Their hope is that the requirement will cause these providers to exit the 340B program either involuntarily due to non-compliance or voluntarily due to an inability to spend the money to comply. That means fewer entities to make discounted sales to, which is a pretty sweet deal for Big Pharma.

Election 2022 New York Governor
AP Photo/Mary Altaffer

In New York, by contrast, there are actually a decent chunk of poorer, rural, conservative voters, in areas like Upstate (think Elise Stefanik’s district) or in the Western part of the state (around places like Buffalo).

Here’s what’s happening there: Gov. Hochul’s budget will make the state the purchaser of drugs, meaning individual facilities can’t get the discount from drugmakers. That may mean they can’t personally pass discounts along to patients, and it means that where they serve richer patients who wouldn’t get the discount, they cannot directly bank the difference between the normal sales price of drugs they sell and the discounted price at which they acquire them to help do things like employ doctors.


Here’s how one entity that currently benefits from the discounts sees this:

Evergreen Health Chief Operating Officer Michael Lee said that difference amounts to roughly $14 million a year for his organization alone.

“There’s not a doubt in my mind that health outcomes in Western New York are on the line if this carveout goes through,” he said.


“There is absolutely a reduction in services and staff if this happens. There’s no way around it,” he said.

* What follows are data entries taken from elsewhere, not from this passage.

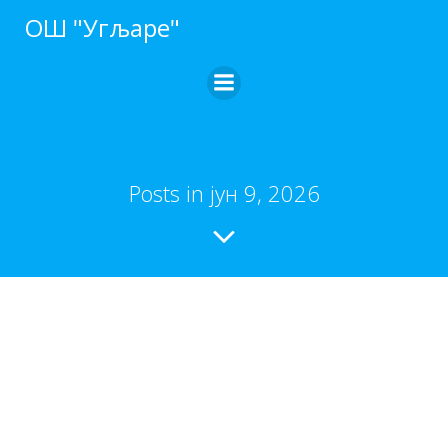
ОШ "Угљаре"
Posts in јун 9, 2026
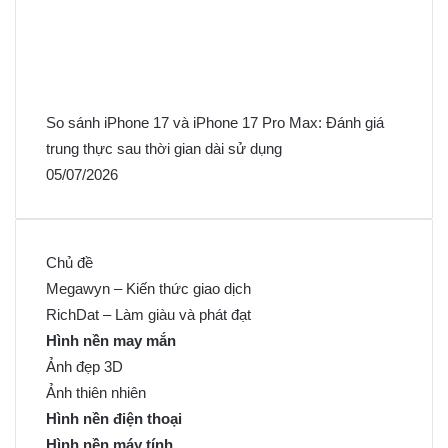
So sánh iPhone 17 và iPhone 17 Pro Max: Đánh giá
trung thực sau thời gian dài sử dụng
05/07/2026
Chủ đề
Megawyn – Kiến thức giao dịch
RichDat – Làm giàu và phát đạt
Hình nền may mắn
Ảnh đẹp 3D
Ảnh thiên nhiên
Hình nền điện thoại
Hình nền máy tính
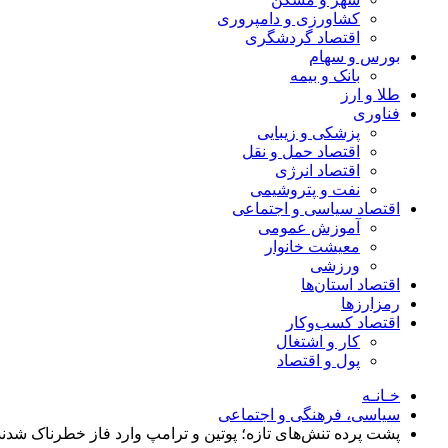
کشاورزی و دامپروری
اقتصاد گردشگری
بورس و سهام
بانک و بیمه
طلا و ارز
فناوری
پزشکی و زیبایی
اقتصاد حمل و نقل
اقتصاد انرژی
نفت و پتروشیمی
اقتصاد سیاسی و اجتماعی
آموزش عمومی
معیشت خانوار
ورزشی
اقتصاد استان‌ها
رمزارزها
اقتصاد کسب‌و‌کار
کار و اشتغال
پول و اقتصاد
خـانـه
سیاسی، فرهنگی و اجتماعی
پشت پرده تنش‌های تازه؛ پوتین و ترامپ وارد فاز خطرناک شدند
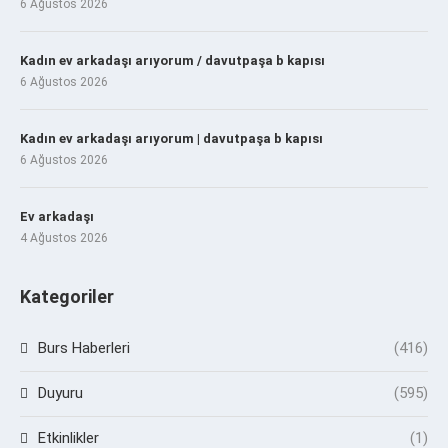
6 Ağustos 2026
Kadın ev arkadaşı arıyorum / davutpaşa b kapısı
6 Ağustos 2026
Kadın ev arkadaşı arıyorum | davutpaşa b kapısı
6 Ağustos 2026
Ev arkadaşı
4 Ağustos 2026
Kategoriler
Burs Haberleri
(416)
Duyuru
(595)
Etkinlikler
(1)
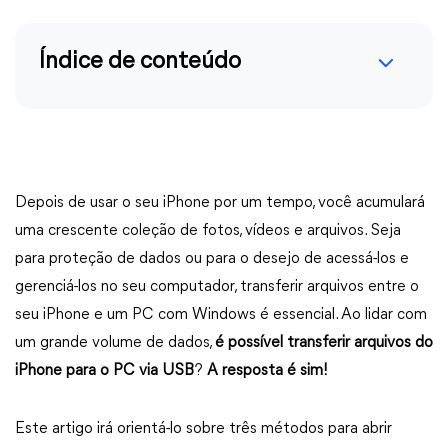
Índice de conteúdo
Depois de usar o seu iPhone por um tempo, você acumulará
uma crescente coleção de fotos, vídeos e arquivos. Seja
para proteção de dados ou para o desejo de acessá-los e
gerenciá-los no seu computador, transferir arquivos entre o
seu iPhone e um PC com Windows é essencial. Ao lidar com
um grande volume de dados,
é possível transferir arquivos do
iPhone para o PC via USB
?
A resposta é sim!
Este artigo irá orientá-lo sobre três métodos para abrir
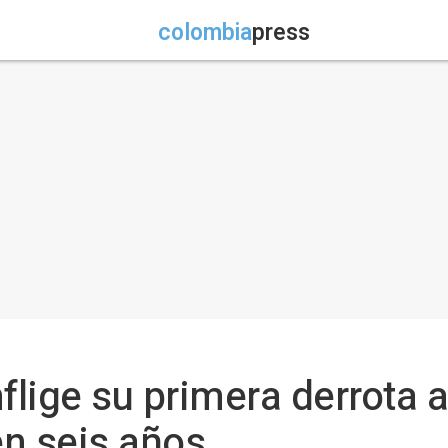
colombia
press
nflige su primera derrota
en seis años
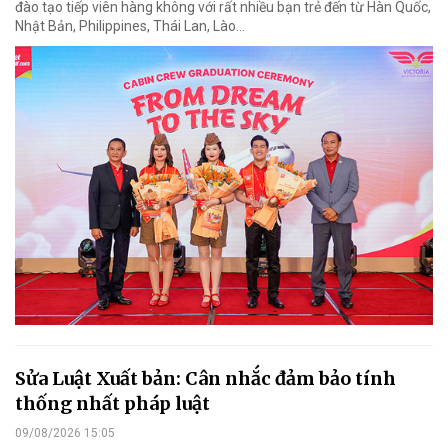
đào tạo tiếp viên hàng không với rất nhiều bạn trẻ đến từ Hàn Quốc,
Nhật Bản, Philippines, Thái Lan, Lào…
Sửa Luật Xuất bản: Cân nhắc đảm bảo tính
thống nhất pháp luật
09/08/2026 15:05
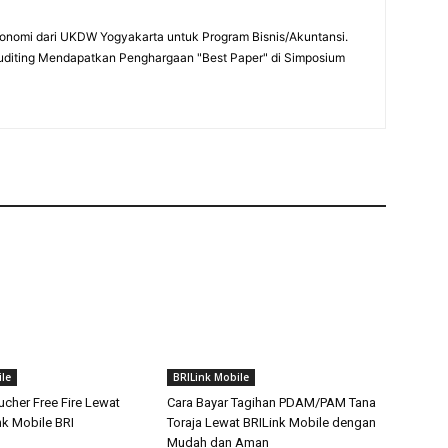
onomi dari UKDW Yogyakarta untuk Program Bisnis/Akuntansi.
uditing Mendapatkan Penghargaan "Best Paper" di Simposium
le
BRILink Mobile
ucher Free Fire Lewat
Cara Bayar Tagihan PDAM/PAM Tana
k Mobile BRI
Toraja Lewat BRILink Mobile dengan
Mudah dan Aman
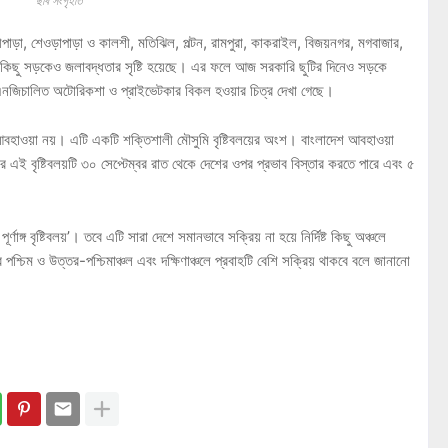
ছবি সংগৃহীত
জীপাড়া, শেওড়াপাড়া ও কালশী, মতিঝিল, পল্টন, রামপুরা, কাকরাইল, বিজয়নগর, মগবাজার,
ডির কিছু সড়কেও জলাবদ্ধতার সৃষ্টি হয়েছে। এর ফলে আজ সরকারি ছুটির দিনেও সড়কে
এনজিচালিত অটোরিকশা ও প্রাইভেটকার বিকল হওয়ার চিত্র দেখা গেছে।
 আবহাওয়া নয়। এটি একটি শক্তিশালী মৌসুমি বৃষ্টিবলয়ের অংশ। বাংলাদেশ আবহাওয়া
ামের এই বৃষ্টিবলয়টি ৩০ সেপ্টেম্বর রাত থেকে দেশের ওপর প্রভাব বিস্তার করতে পারে এবং ৫
ণাঙ্গ বৃষ্টিবলয়’। তবে এটি সারা দেশে সমানভাবে সক্রিয় না হয়ে নির্দিষ্ট কিছু অঞ্চলে
পশ্চিম ও উত্তর-পশ্চিমাঞ্চল এবং দক্ষিণাঞ্চলে প্রবাহটি বেশি সক্রিয় থাকবে বলে জানানো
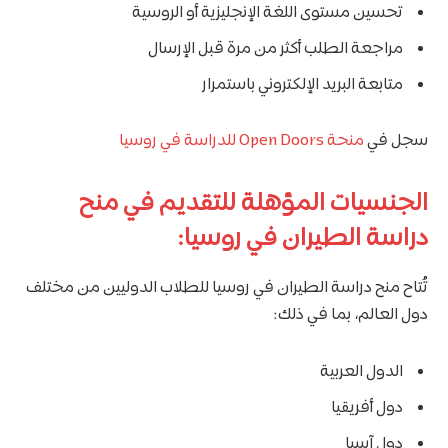
تحسين مستوى اللغة الإنجليزية أو الروسية
مراجعة الطلب أكثر من مرة قبل الإرسال
متابعة البريد الإلكتروني باستمرار
سجل في
منحة Open Doors للدراسة في روسيا
الجنسيات المؤهلة للتقديم في منح
دراسة الطيران في روسيا:
تُتاح منح دراسة الطيران في روسيا للطلاب الدوليين من مختلف
دول العالم، بما في ذلك:
الدول العربية
دول أفريقيا
دول آسيا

Hochul is saying she’ll make the entities whole, out of money doled out through her new scheme, but the problem is, that will almost certainly entail more bureaucracy for the providers, limited ability for them to directly pass on discounts to patients, and a delay in their ability to bank money that amounts to the difference between drugs sold at full price and the discounted price providers would otherwise pay. That delay will mean cuts in services and staff, which will hurt patients’ health.

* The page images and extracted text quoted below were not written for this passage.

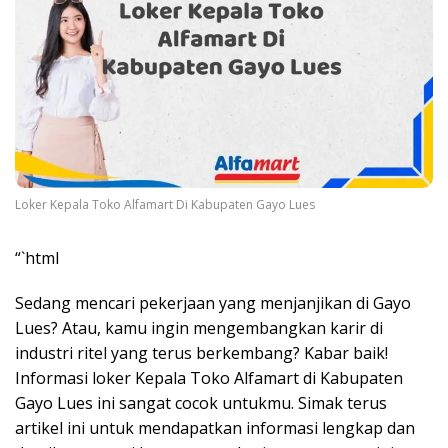
Loker Kepala Toko Alfamart Di Kabupaten Gayo Lues
“`html
Sedang mencari pekerjaan yang menjanjikan di Gayo
Lues? Atau, kamu ingin mengembangkan karir di
industri ritel yang terus berkembang? Kabar baik!
Informasi loker Kepala Toko Alfamart di Kabupaten
Gayo Lues ini sangat cocok untukmu. Simak terus
artikel ini untuk mendapatkan informasi lengkap dan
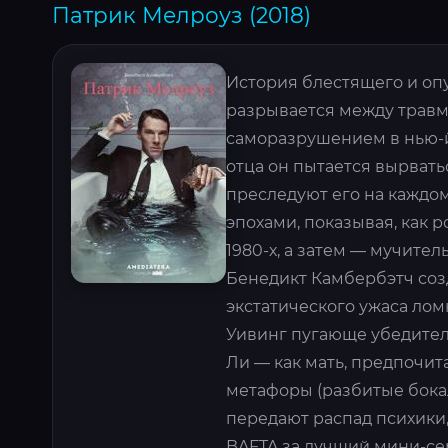
Патрик Мелроуз (2018)
История блестящего и оп
разрывается между травм
саморазрушением в нью-й
отца он пытается вырвать
преследуют его на каждо
эпохами, показывая, как 
1980-х, а затем — мучите
Бенедикт Камбербэтч соз
экстатического ужаса лом
Уивинг пугающе убедител
Ли — как мать, предпочи
метафоры (разбитые бока
передают распад психики,
BAFTA за лучший мини-се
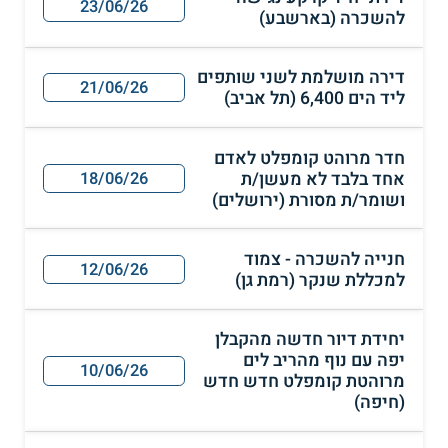
23/06/26
להשכרה (בארשבע)
דירה מושלמת לשני שותפים
21/06/26
ליד הים 6,400 (תל אביב)
חדר מרוהט קומפלט לאדם
אחד בלבד לא מעשן/ת
18/06/26
ושומר/ת מסורת (ירושלים)
חנייה להשכרה - צמוד
12/06/26
למכללת שנקר (רמת גן)
יחידת דיור חדשה מהקבלן
יפה עם נוף מהריב לים
10/06/26
מרוהטת קומפלט חדש חדש
(חיפה)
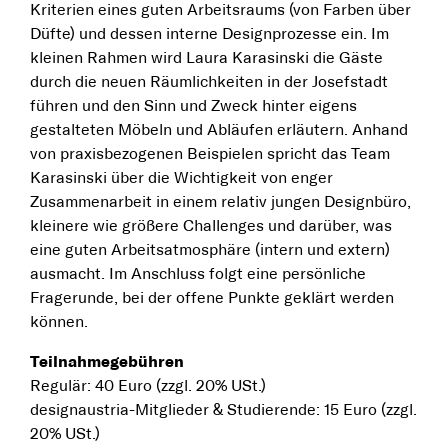
Kriterien eines guten Arbeitsraums (von Farben über
Düfte) und dessen interne Designprozesse ein. Im
kleinen Rahmen wird Laura Karasinski die Gäste
durch die neuen Räumlichkeiten in der Josefstadt
führen und den Sinn und Zweck hinter eigens
gestalteten Möbeln und Abläufen erläutern. Anhand
von praxisbezogenen Beispielen spricht das Team
Karasinski über die Wichtigkeit von enger
Zusammenarbeit in einem relativ jungen Designbüro,
kleinere wie größere Challenges und darüber, was
eine guten Arbeitsatmosphäre (intern und extern)
ausmacht. Im Anschluss folgt eine persönliche
Fragerunde, bei der offene Punkte geklärt werden
können.
Teilnahmegebühren
Regulär: 40 Euro (zzgl. 20% USt.)
designaustria-Mitglieder & Studierende: 15 Euro (zzgl.
20% USt.)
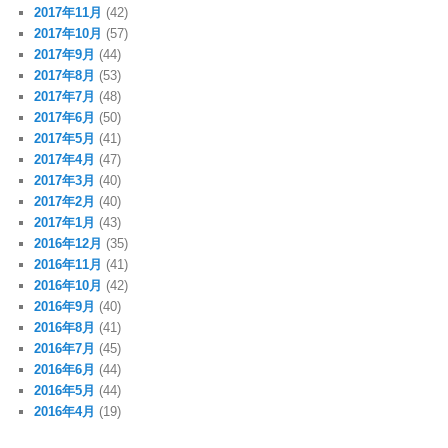
2017年11月
(42)
2017年10月
(57)
2017年9月
(44)
2017年8月
(53)
2017年7月
(48)
2017年6月
(50)
2017年5月
(41)
2017年4月
(47)
2017年3月
(40)
2017年2月
(40)
2017年1月
(43)
2016年12月
(35)
2016年11月
(41)
2016年10月
(42)
2016年9月
(40)
2016年8月
(41)
2016年7月
(45)
2016年6月
(44)
2016年5月
(44)
2016年4月
(19)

Ironically, this will be a problem around Buffalo, which is Hochul’s backyard.

Guess where this has already been a problem? Another blue state: California, where Hochul’s plan has been in effect for a couple of years already.

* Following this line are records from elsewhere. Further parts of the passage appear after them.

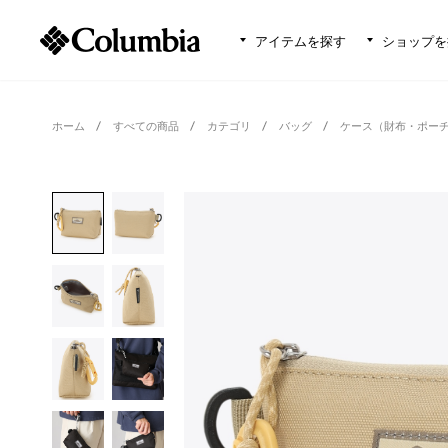
アイテムを探す
ショップを
ホーム
すべての商品
カテゴリ
バッグ
ケース（財布・ポー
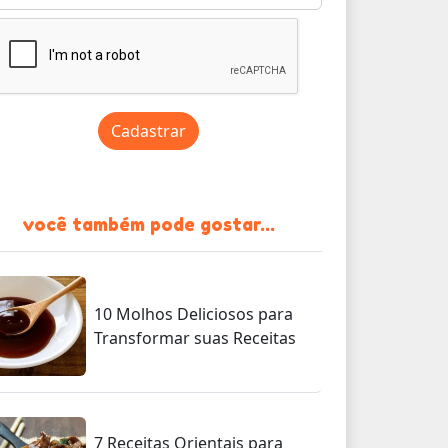
Cadastrar
você também pode gostar...
10 Molhos Deliciosos para
Transformar suas Receitas
7 Receitas Orientais para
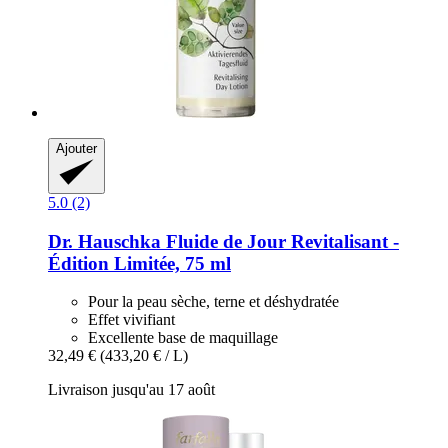
Ajouter
5.0 (2)
Dr. Hauschka
Fluide de Jour Revitalisant -​
Édition Limitée, 75 ml
Pour la peau sèche, terne et déshydratée
Effet vivifiant
Excellente base de maquillage
32,49 €
(433,20 € / L)
Livraison jusqu'au 17 août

Lee said at minimum, Evergreen is not expecting immediate compensation, which means it will likely have to make cuts in the spring.


Lee said there is reason for providers to be skeptical of the administration’s plan. He said California recently implemented a similar plan, and two years later, due to hurdles with federal approval and mechanisms to distribute the fund, organizations there still haven’t seen any money.


To reiterate: California did what Hochul is now trying to do two years ago. And the providers, who were promised they’d get the same money to enable them to discount drugs for poor patients or bank money from the discount program to help them stay open and pay doctors and nurses haven’t seen a dime in two years.

How much do you want to bet that this has hurt people in red, rural districts more than in wealthy pockets of San Francisco or Los Angeles?